Он проглотил вздох. Все, что казалось таким простым до ужасных событий прошлой недели, теперь усложнилось. Марион только что похоронила давно потерянную тетю. В Прайори все были в трауре. Если следовать условностям, то в течение последующих шести месяцев ни о какой свадьбе не может быть и речи.

Это его совсем не устраивало. Три человека, которые по большому счету были сами виноваты в своей смерти, три человека, которые не заслуживали уважения, оплакивались теми, кому больше всех следовало презирать их.

– Как все это отразится на выборах, Брэнд? – спросил Эш.

– Что?

Эш потянулся за бутылкой кларета и вновь наполнил свой бокал.

– Полагаю, что тела, усеивающие Прайори, – единственное, о чем могут говорить сейчас твои избиратели.

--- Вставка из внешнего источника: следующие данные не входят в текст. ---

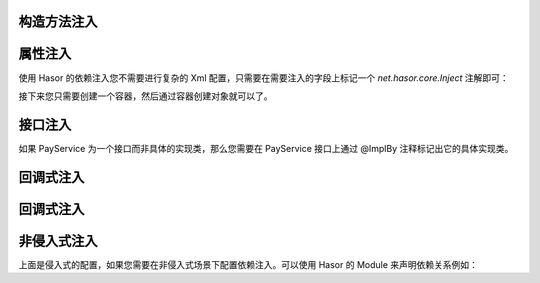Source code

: 构造方法注入
------------------------------------



属性注入
------------------------------------
使用 Hasor 的依赖注入您不需要进行复杂的 Xml 配置，只需要在需要注入的字段上标记一个 `net.hasor.core.Inject` 注解即可：

.. code-block:: java
    :linenos:

    public class TradeService {
        @Inject
        private PayService payService;

        public boolean foo(){
            ...
        }
    }
    public class PayService {
        ...
    }

接下来您只需要创建一个容器，然后通过容器创建对象就可以了。

.. code-block:: java
    :linenos:

    AppContext appContext = Hasor.createAppContext();
    TradeService myBean = appContext.getInstance(TradeService.class);

接口注入
------------------------------------
如果 PayService 为一个接口而非具体的实现类，那么您需要在 PayService 接口上通过 @ImplBy 注释标记出它的具体实现类。

.. code-block:: java
    :linenos:

    @ImplBy(PayServiceImpl.class)
    public interface PayService {
        ...
    }

回调式注入
------------------------------------



回调式注入
------------------------------------



非侵入式注入
------------------------------------
上面是侵入式的配置，如果您需要在非侵入式场景下配置依赖注入。可以使用 Hasor 的 Module 来声明依赖关系例如：

.. code-block:: java
    :linenos:

    AppContext appContext = Hasor.createAppContext(new Module() {
        public void loadModule(ApiBinder apiBinder) throws Throwable {
            apiBinder.bindType(TradeService.class).inject("payService", PayService.class);
        }
    });
    TradeService myBean = appContext.getInstance(TradeService.class);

Брэнд сдержал резкий ответ. Быть может, ему стоит взять пример с Эша. Возможно, и есть что-то извращенно забавное в этой ситуации. И быть может, склонность Эша обращать в шутку любые неприятности – как раз то, что нужно, чтобы стряхнуть с себя хандру.

– Насчет этого ты прав. Больше они ни о чем не могут говорить. Им интересны не мои будущие действия в парламенте, а кровавые подробности убийств мисс Каттер.

Они потягивали кларет в удрученном молчании. Эш поднялся.

– Ну и черт с ним, – сказал он. – Если тебя не изберут, это не конец света. Пойдем-ка в бар и раздавим бутылочку бренди. Это лучше, чем хандрить здесь. Если, конечно, твои избиратели не возражают против того, чтобы их кандидат пил на людях.

Брэнд тоже встал.

– Честно говоря, мне начхать на то, что думают мои избиратели. Кстати, – сказал он, – сколько я тебе должен за избавление от Керра?

Эш переступил с ноги на ногу.

– Мне пришлось заплатить его долги и дать некоторую сумму, чтобы начать новую жизнь в Канаде.

– Сколько? – стоически спросил Брэнд.

– Три тысячи, – ответил Эш.

– Три тысячи фунтов? – Брэнд был потрясен.

– Нет. Три тысячи гиней. Он умеет торговаться.

Брэнд вытаращил глаза, потом покачал головой и обнял Эша за плечи.

– Тогда две бутылки бренди, – сказал он и рассмеялся.

Настроение Марион было ничем не лучше, чем у Брэнда. Со времени его отъезда в Брайтон все трапезы Прайори стали походить на поминки, а сотрапезники – на стаю ворон. Поднимаясь по лестнице в свою комнату после одного из таких обедов, Марион была так раздражена, что хотелось рвать на себе волосы. Она чувствовала себя лицемеркой, одеваясь в черное, и даже не подумала бы надеть траур, если бы не скорбь герцогини. Три далеко не лучших человека пришли к плохому концу. Им некого винить, кроме самих себя.